Exercise :: After locating the line that holds "ring mcp: (720, 757)", transcribe it and each following line to the end of the records, changing nothing and adding nothing.

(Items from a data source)
· · · ·
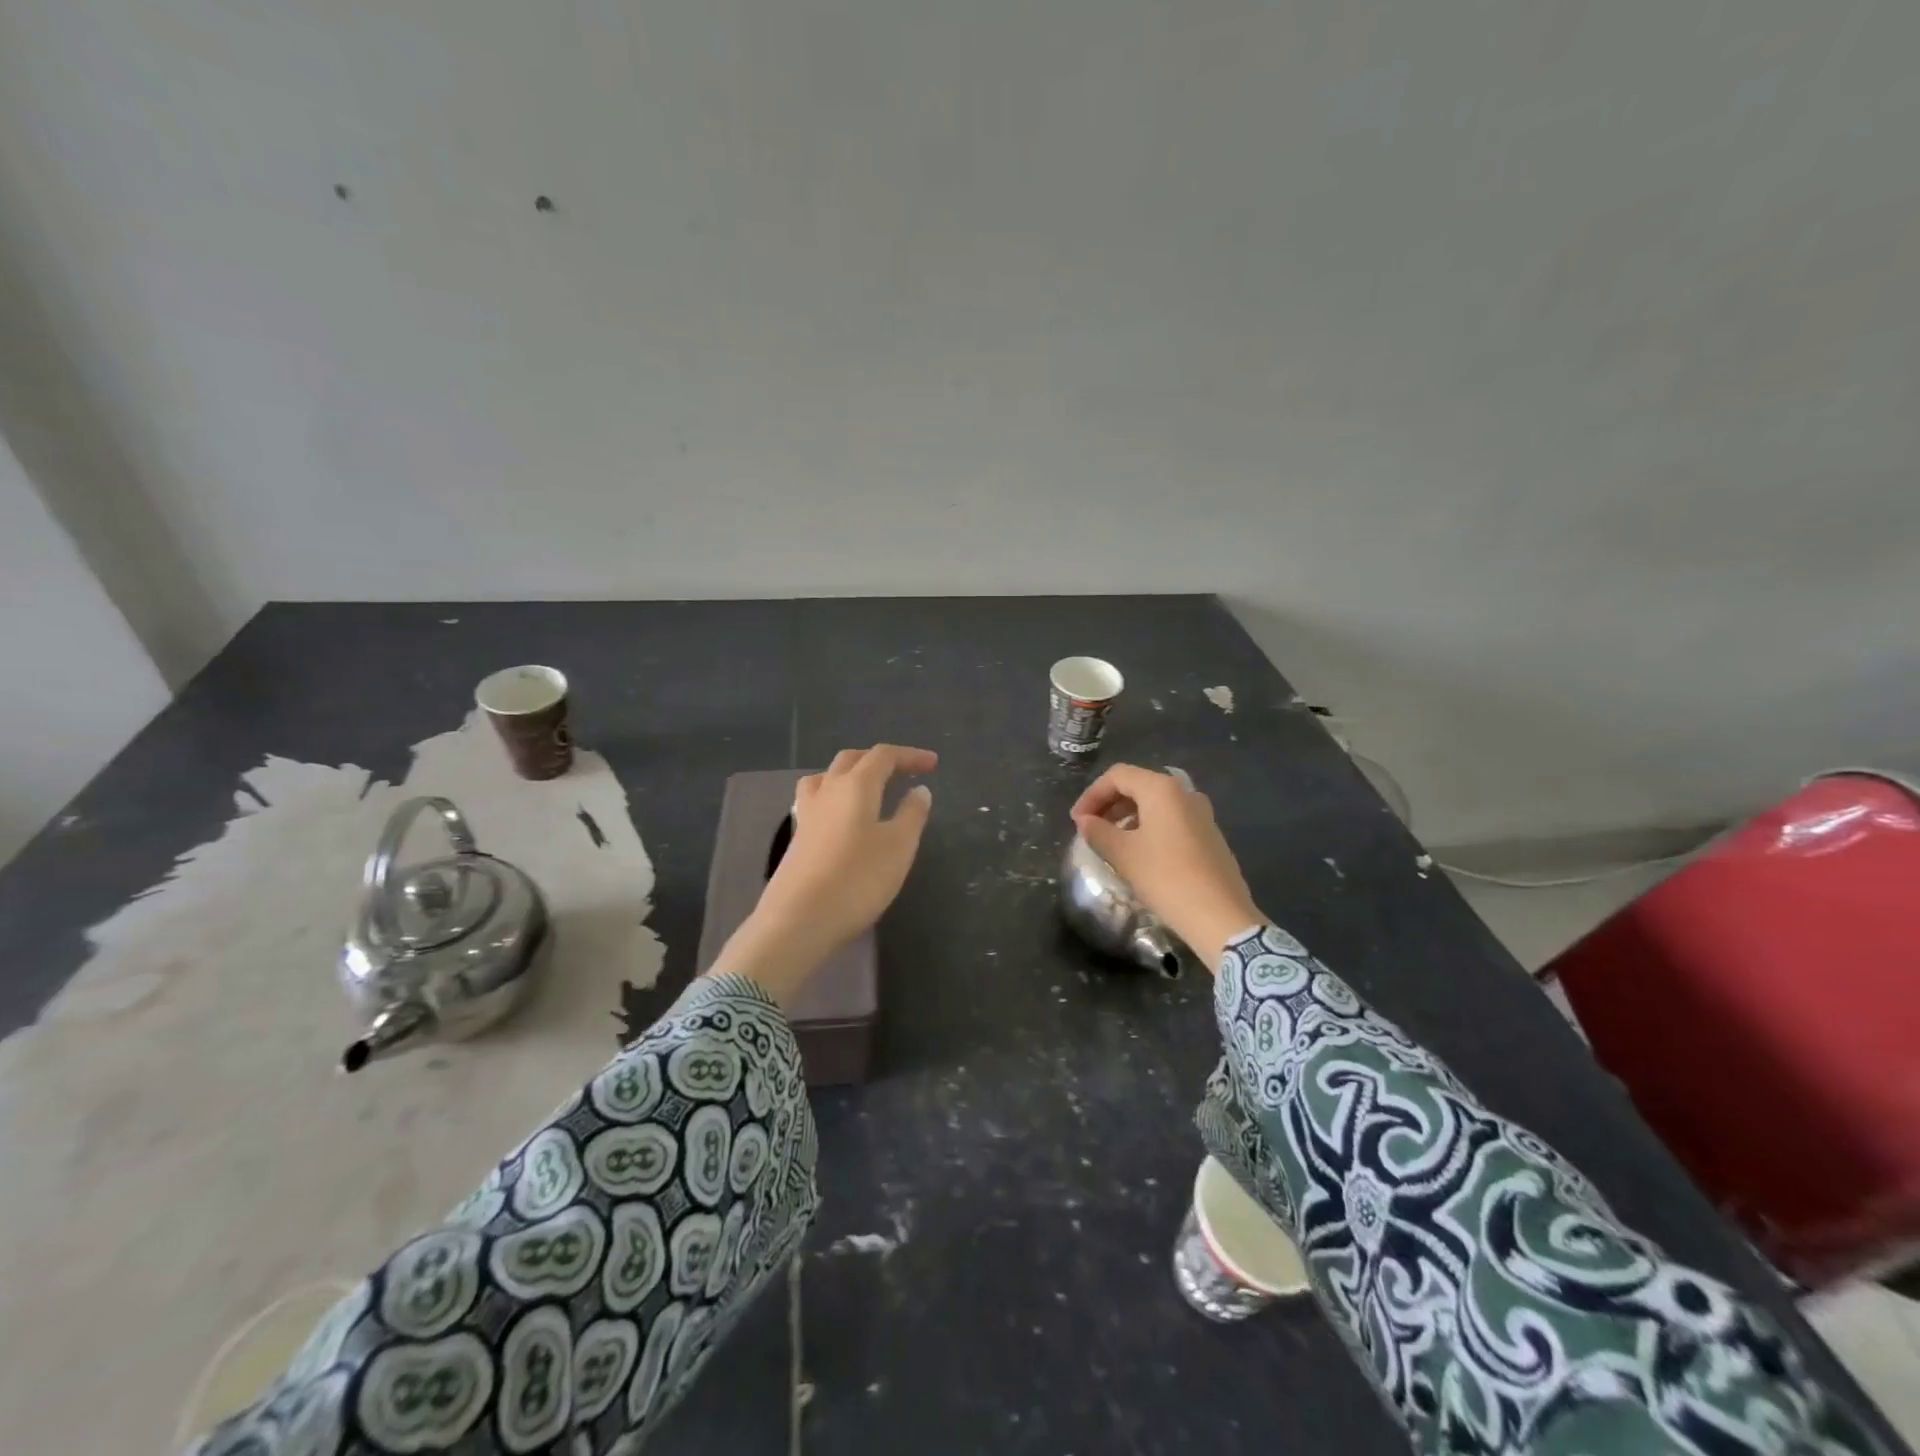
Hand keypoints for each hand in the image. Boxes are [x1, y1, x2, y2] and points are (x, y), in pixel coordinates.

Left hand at [710, 745, 937, 1005]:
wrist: (799, 919)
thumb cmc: (857, 879)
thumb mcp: (898, 847)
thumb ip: (912, 814)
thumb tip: (919, 790)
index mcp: (856, 786)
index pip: (883, 756)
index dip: (909, 755)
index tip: (933, 764)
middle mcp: (827, 790)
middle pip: (852, 760)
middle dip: (879, 760)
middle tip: (903, 772)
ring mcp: (806, 813)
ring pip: (827, 777)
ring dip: (850, 774)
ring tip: (868, 789)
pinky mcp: (796, 837)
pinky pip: (816, 801)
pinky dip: (834, 797)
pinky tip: (841, 818)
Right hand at [1071, 764, 1262, 969]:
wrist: (1219, 915)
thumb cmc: (1165, 876)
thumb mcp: (1123, 854)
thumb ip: (1098, 831)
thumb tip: (1085, 821)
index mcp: (1161, 789)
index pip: (1117, 776)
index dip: (1091, 794)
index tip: (1076, 821)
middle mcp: (1184, 793)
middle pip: (1138, 785)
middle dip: (1109, 804)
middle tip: (1089, 828)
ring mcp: (1201, 813)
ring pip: (1155, 803)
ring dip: (1128, 816)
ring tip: (1110, 841)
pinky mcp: (1210, 835)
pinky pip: (1171, 819)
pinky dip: (1148, 827)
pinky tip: (1139, 852)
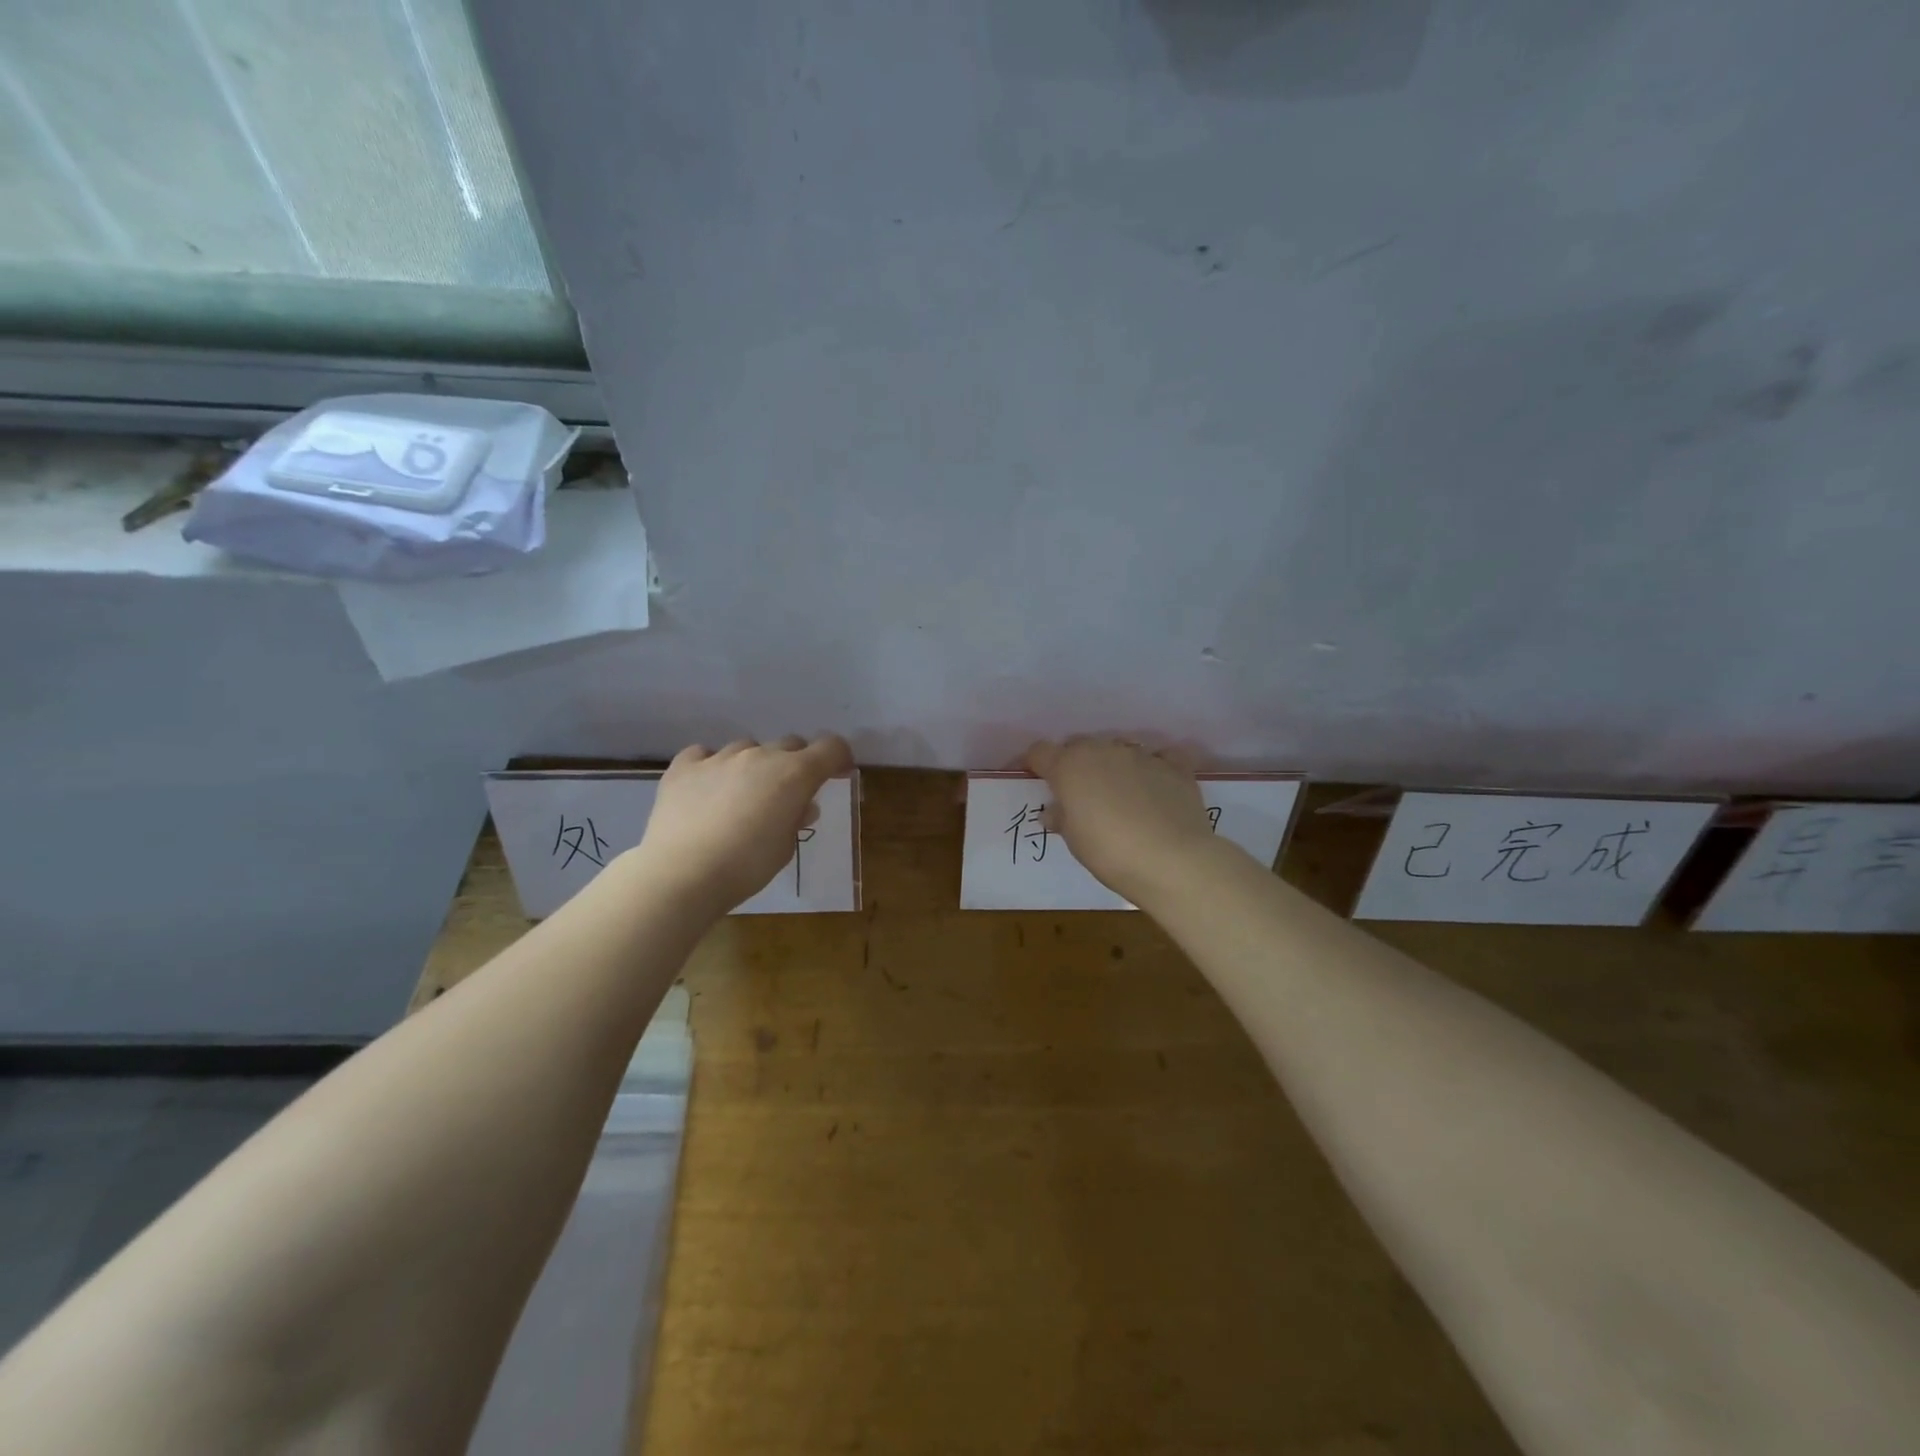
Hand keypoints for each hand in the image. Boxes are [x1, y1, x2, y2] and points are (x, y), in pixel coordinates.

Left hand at [634, 735, 852, 913]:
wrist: (681, 873)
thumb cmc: (746, 866)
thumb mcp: (785, 848)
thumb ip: (796, 819)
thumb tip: (802, 805)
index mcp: (794, 774)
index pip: (831, 748)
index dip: (839, 758)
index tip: (838, 774)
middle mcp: (760, 756)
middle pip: (790, 744)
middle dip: (796, 763)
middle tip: (789, 793)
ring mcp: (720, 757)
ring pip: (748, 748)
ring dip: (754, 766)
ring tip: (742, 796)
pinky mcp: (684, 766)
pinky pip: (705, 755)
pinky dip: (712, 767)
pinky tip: (707, 789)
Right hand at [1025, 737, 1218, 903]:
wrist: (1172, 860)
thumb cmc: (1109, 853)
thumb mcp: (1074, 841)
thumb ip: (1061, 818)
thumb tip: (1054, 811)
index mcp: (1069, 766)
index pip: (1040, 751)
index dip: (1036, 764)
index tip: (1038, 781)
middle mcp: (1103, 750)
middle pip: (1079, 746)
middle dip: (1075, 764)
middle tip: (1079, 794)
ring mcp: (1141, 755)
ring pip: (1117, 749)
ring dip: (1112, 765)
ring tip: (1120, 795)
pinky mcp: (1174, 766)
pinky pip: (1159, 757)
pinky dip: (1154, 767)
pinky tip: (1156, 786)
· · · ·
Output of the task ::
ring mcp: (720, 757)
ring pip: (748, 748)
ring dip: (754, 766)
ring tip: (742, 796)
pinky mcp: (684, 766)
pinky pip: (705, 755)
pinky dip: (712, 767)
pinky tip: (707, 789)
Right hand at [1025, 737, 1218, 903]:
wrist: (1172, 860)
thumb cmc: (1109, 853)
thumb mcp: (1074, 841)
thumb ip: (1061, 818)
thumb tip: (1054, 811)
index mcp: (1069, 766)
index pip: (1040, 751)
index dip: (1036, 764)
index tip: (1038, 781)
middle mcp: (1103, 750)
middle pip: (1079, 746)
middle dip: (1075, 764)
middle tip: (1079, 794)
ring mcp: (1141, 755)
ring pip: (1117, 749)
ring dip: (1112, 765)
ring tip: (1120, 795)
pinky mcp: (1174, 766)
pinky pip: (1159, 757)
pinky dip: (1154, 767)
pinky tip: (1156, 786)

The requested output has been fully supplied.